Multi‑Tier Storage Architecture
Mature AI data centers today all adopt a tiered storage architecture. Data is divided into three tiers — hot, warm, and cold — based on access frequency and performance requirements, and the hardware configuration changes accordingly to balance performance and cost.
- The hot tier is the highest‑performance part of the architecture, including memory, high‑bandwidth GPU memory, and local NVMe SSDs in servers. Its total capacity accounts for only 5% to 20% of the overall storage footprint. This tier stores model weights, real‑time caches, and frequently used training data.

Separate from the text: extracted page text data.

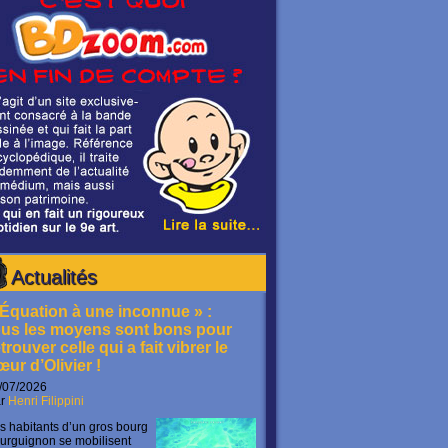
Actualités
 Équation à une inconnue » :
ous les moyens sont bons pour
trouver celle qui a fait vibrer le
œur d’Olivier !
/07/2026
ar
Henri Filippini
s habitants d’un gros bourg
urguignon se mobilisent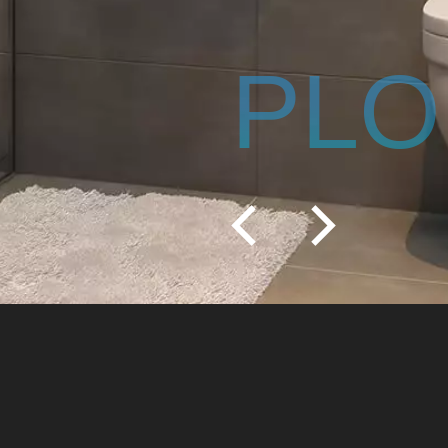
IE - ÉLE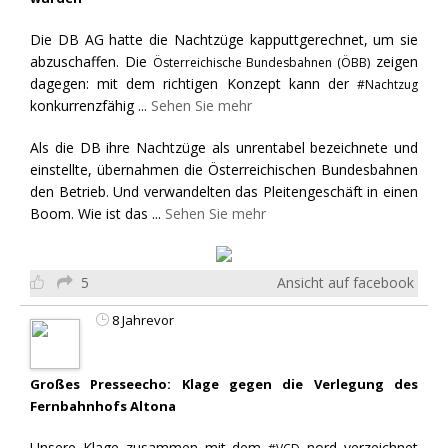
Die DB AG hatte die Nachtzüge kapputtgerechnet, um sie
abzuschaffen. Die
zeigen
Österreichische Bundesbahnen (ÖBB)
dagegen: mit dem richtigen Konzept kann der
#Nachtzug
konkurrenzfähig
...
Sehen Sie mehr
Als die DB ihre Nachtzüge als unrentabel bezeichnete und
einstellte, übernahmen die Österreichischen Bundesbahnen
den Betrieb. Und verwandelten das Pleitengeschäft in einen
Boom. Wie ist das
...
Sehen Sie mehr
5
Ansicht auf facebook
8 Jahrevor
Großes Presseecho: Klage gegen die Verlegung des
Fernbahnhofs Altona
Unsere Klage zusammen mit dem
nord verzeichnet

It directly determines GPU efficiency and is the core link that ensures the smooth operation of AI workloads.
- The warm tier typically uses high‑capacity QLC NVMe SSDs or high‑performance HDDs, and in some cases HDD arrays accelerated by SSD cache. It stores moderately accessed data such as cleaned datasets and commonly used model files, striking a balance among performance, capacity, and cost.
- The cold tier occupies more than 80% of a data center’s storage capacity. Its primary hardware consists of enterprise HDD arrays; some very large clusters also incorporate tape libraries. It is dedicated to storing rarely accessed cold data, such as raw corpora, expired data, and full backups, maximizing control over overall deployment costs.

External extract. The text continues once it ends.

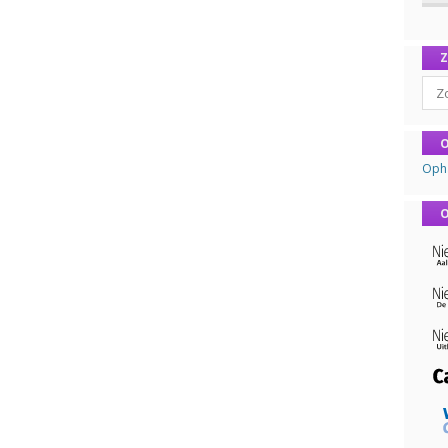
Sear
O
Oph
O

Industry Status and Technology Trends
In terms of overall capacity share, HDDs still account for about 80% of total storage capacity in AI data centers today, serving as the foundation for massive data. Although SSDs excel in performance, their capacity share remains relatively limited due to cost constraints. Looking at growth trends, the boom in the AI industry is driving demand for both types of storage products. However, the compound annual growth rate for enterprise SSDs is much higher than that for HDDs, reflecting the essential role of high‑performance storage in AI scenarios.
As flash memory technology evolves, large‑capacity QLC SSDs are becoming more widespread and are gradually encroaching on warm data markets that previously belonged to HDDs. Some moderately accessed data is starting to move to SSD storage. In the long term, however, HDDs will not be completely replaced. In petabyte‑scale or exabyte‑scale cold data archiving scenarios, HDDs remain irreplaceable due to their cost per unit capacity, while SSDs — constrained by their physical characteristics and pricing — are unlikely to fully take over large‑capacity archival storage. Long‑term coexistence of the two hardware types, working together in a tiered fashion, will be the mainstream storage model for AI data centers in the future.
SSDs and HDDs are not competing alternatives; they are complementary components in the storage architecture of AI data centers. NVMe‑based SSDs handle the high‑performance core workloads, allowing AI compute to be fully unleashed. Enterprise HDDs hold the line on large capacity and low cost, accommodating the storage needs of massive data. The hybrid, tiered deployment model balances performance, capacity, and cost — the three essential factors. It is the most reasonable storage solution for AI data centers today and will remain so for the foreseeable future.